All of that is gone now, all in favor of a plastic bottle with a logo that people agree is uncomfortably close to Durex’s. What gives?

Nowadays, Snapple is a product of Keurig Dr Pepper, a conglomerate famously known for making some of the most wasteful products in our human existence even writing this sentence is making me really pissed off sorry. I would guess that the modern Snapple Elements revival is an attempt to pander to a time when environmentalism was at least a theatrical performance, not merely a word in a title.

It’s not worth it to get nostalgic over marketing. But it does reveal a core truth of late-stage capitalism: they have realized that the performances don’t matter for sales. They can slap a name on something and call it a day. It doesn’t even have to be the same product; it can be a vague simulacrum, a hint at what was once real.

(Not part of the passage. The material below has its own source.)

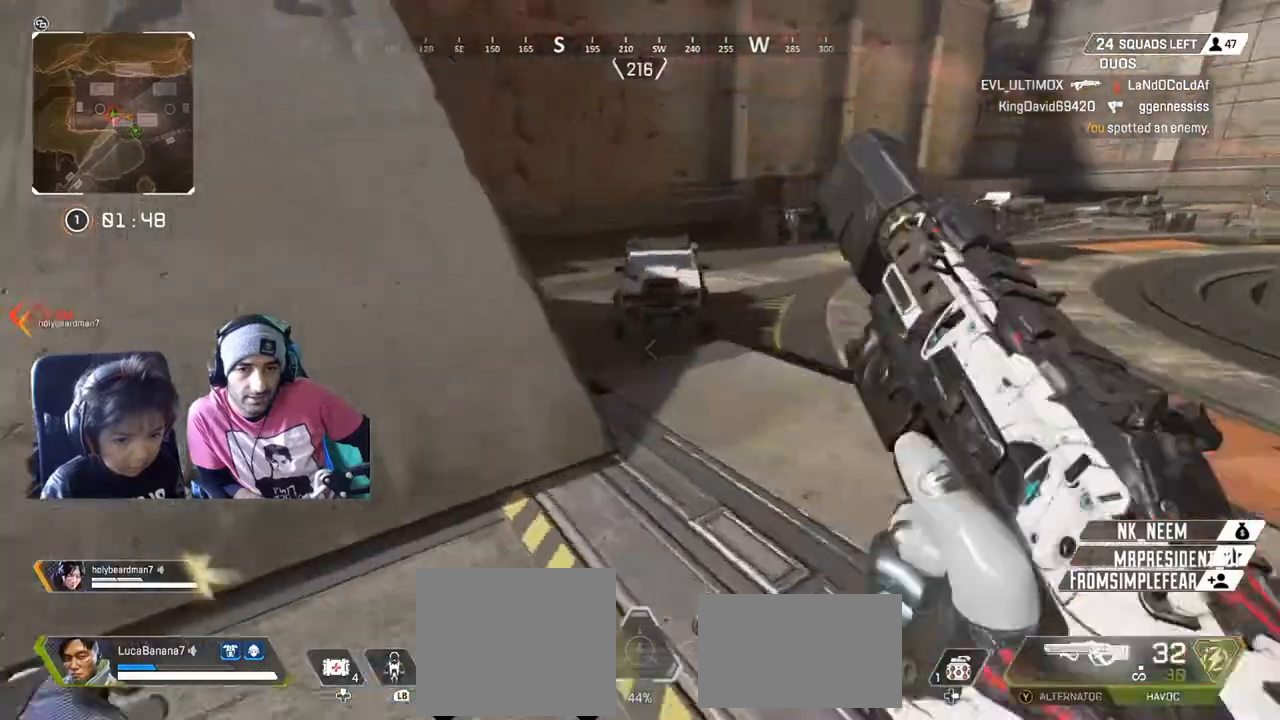
{"dt_ms": 500, "buttons": ["L3"], "left_stick": "right", "right_stick": "center", "events": [[125, "left_stick", "down-right"], [208, "right_stick", "up-left"], [292, "left_stick", "right"], [292, "right_stick", "center"], [500, "L3", "down"]]}
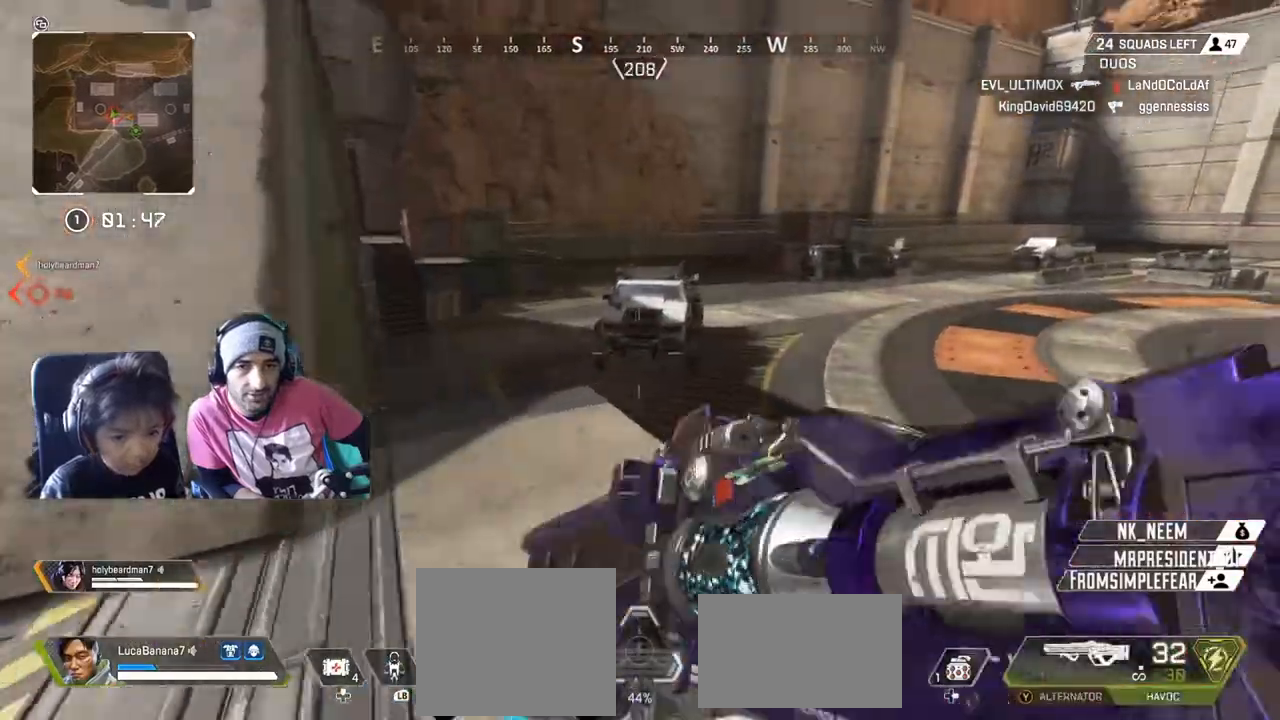
{"dt_ms": 500, "buttons": ["R2"], "left_stick": "right", "right_stick": "up", "events": [[42, "right_stick", "down"], [125, "L3", "up"], [208, "R2", "down"], [250, "right_stick", "left"], [500, "right_stick", "up"]]}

People, including me, will just buy something because it has a name that aligns with their worldview, regardless of if it actually reflects those beliefs at all.

Yet, in this moment, I feel a spiritual connection: to the underpaid intern who wrote down “Pink Floyd - Eclipse” because it was moon-related; to Pink Floyd themselves, writing an album about sharing the struggles of mental illness; to the person who photographed a panorama of their Christmas evening, so that they could share that moment with others.

Michael Wale of The Times described the piece as “bringing tears to the eyes. It was so completely understanding and musically questioning.”

Derek Jewell of The Sunday Times wrote “The ambition of the Floyd’s artistic intention is now vast.”

Melody Maker was less enthusiastic: “Musically, there were some great ideas, but the sound effects often left me wondering if I was in a bird-cage at London Zoo.”